**Written request 1:** In the records below, reproduce without changes the lines starting with the one containing "class: Gastropoda" and going on through the one containing "family: Meliaceae", both included.

**Page:**
Crispus Attucks Memorial

Boston and The Dual-Powered King of the South

Crispus Attucks Memorial

Boston, Massachusetts 02115, United States

Created By: Volunteer JW Boston

Information

Crispus Attucks – formerly enslaved sailor of African and Native descent who was the first to die at the “incident on King Street”(Boston Massacre) He eventually became known as the first martyr of American Revolution as people forgot about Christopher Seider who had died in a riot 11 days prior (see Granary Burying Ground).

Crispus Attucks’ life is far less documented than his death. He had an alias of Michael Johnson and was a sailor born in Framingham, Mass. His first name reflects the trend in the colonial era of enslavers forcing an Ancient Roman name onto their enslaved people. His first name derived from Crispus the son of Emperor Constantine. Attucks’ was of Indigenous origin, derived from the Natick word for ‘deer’ and he was described as mulatto or Indian in witness testimony. He was also in a 1750 advertisement in the Boston Gazette as an escaped slave. How and when he received his freedom is unknown, but it is possible that he used the name Michael Johnson to protect himself from a return to slavery. While he was in Boston on the infamous night, he was residing in New Providence in the Bahamas.

On March 5, 1770, witnesses placed Attucks at the head of a group of sailors brandishing clubs and marching toward King Street. A crowd formed around a small group of British soldiers, hurling snowballs, ice balls, and insults at the men. Observers noted Attucks leaned his tall frame on his cordwood club. Amid the chaos, Private Montgomery and the rest of the soldiers fired into the crowd. Two musket balls ripped through Attucks chest, killing him instantly. In the following days, the people of Boston held a funeral procession for the victims of the massacre. Because Attucks and fellow victim and sailor James Caldwell had no family or home in Boston, their bodies lay in state at Faneuil Hall during the trial.

**Data excerpts:**
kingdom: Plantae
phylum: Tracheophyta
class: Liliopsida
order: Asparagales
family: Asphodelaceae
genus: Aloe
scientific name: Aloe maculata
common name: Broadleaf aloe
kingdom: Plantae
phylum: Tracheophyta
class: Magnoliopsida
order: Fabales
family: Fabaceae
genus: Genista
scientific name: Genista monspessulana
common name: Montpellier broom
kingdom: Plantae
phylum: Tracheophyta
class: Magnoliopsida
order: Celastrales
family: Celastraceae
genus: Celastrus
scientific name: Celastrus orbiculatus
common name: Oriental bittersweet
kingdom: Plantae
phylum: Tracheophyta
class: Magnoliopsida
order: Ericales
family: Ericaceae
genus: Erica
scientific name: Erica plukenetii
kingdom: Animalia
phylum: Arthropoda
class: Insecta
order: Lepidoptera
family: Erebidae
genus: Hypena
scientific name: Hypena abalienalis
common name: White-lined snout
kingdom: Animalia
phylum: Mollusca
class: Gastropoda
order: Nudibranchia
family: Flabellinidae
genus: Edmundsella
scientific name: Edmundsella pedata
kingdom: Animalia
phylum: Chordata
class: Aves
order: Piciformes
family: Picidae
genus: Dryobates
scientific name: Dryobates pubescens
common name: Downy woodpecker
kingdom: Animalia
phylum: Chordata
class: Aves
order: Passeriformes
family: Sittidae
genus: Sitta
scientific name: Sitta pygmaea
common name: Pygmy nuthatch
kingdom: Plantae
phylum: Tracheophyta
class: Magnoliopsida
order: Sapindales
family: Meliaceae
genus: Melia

**Written request 2:** Proceed with the text on the Crispus Attucks Memorial, picking up after its last sentence.

**Output 1:**
class: Gastropoda
order: Nudibranchia
family: Flabellinidae
genus: Edmundsella
scientific name: Edmundsella pedata
kingdom: Animalia
phylum: Chordata
class: Aves
order: Piciformes
family: Picidae
genus: Dryobates
scientific name: Dryobates pubescens
common name: Downy woodpecker
kingdom: Animalia
phylum: Chordata
class: Aves
order: Passeriformes
family: Sittidae
genus: Sitta
scientific name: Sitta pygmaea
common name: Pygmy nuthatch
kingdom: Plantae
phylum: Tracheophyta
class: Magnoliopsida
order: Sapindales
family: Meliaceae

**Output 2:**
Defending the soldiers in the subsequent trial, John Adams painted Attucks and the rest of those killed as aggressors to justify the killing. He played to the jury's prejudices about race and class, describing those in the crowd as "a motley rabble of saucy boys, Negroes, and mulattos, Irish teagues and outlandish jack tars." In other words, those in the crowd were young, lower-class, Black, Irish, or sailors from out of town. Adams' argument led to an acquittal for the Captain and all but two of the soldiers.

Town officials buried the victims of the Massacre in the Granary Burying Ground. Today, they share a headstone facing toward Tremont Street.

In the 1800s, abolitionists in Boston, led by William Cooper Nell, held up the death of Attucks as the first martyr of the American Revolution. Nell's seminal work, The Colored Patriots of the American Revolution, fought the erasure of Black people from the story of the American Revolution.

As a man of African descent, Attucks became an icon of the anti-slavery movement in the early nineteenth century as a hero who stood up and died defending his freedom and rights.

The second picture is the coroner’s report.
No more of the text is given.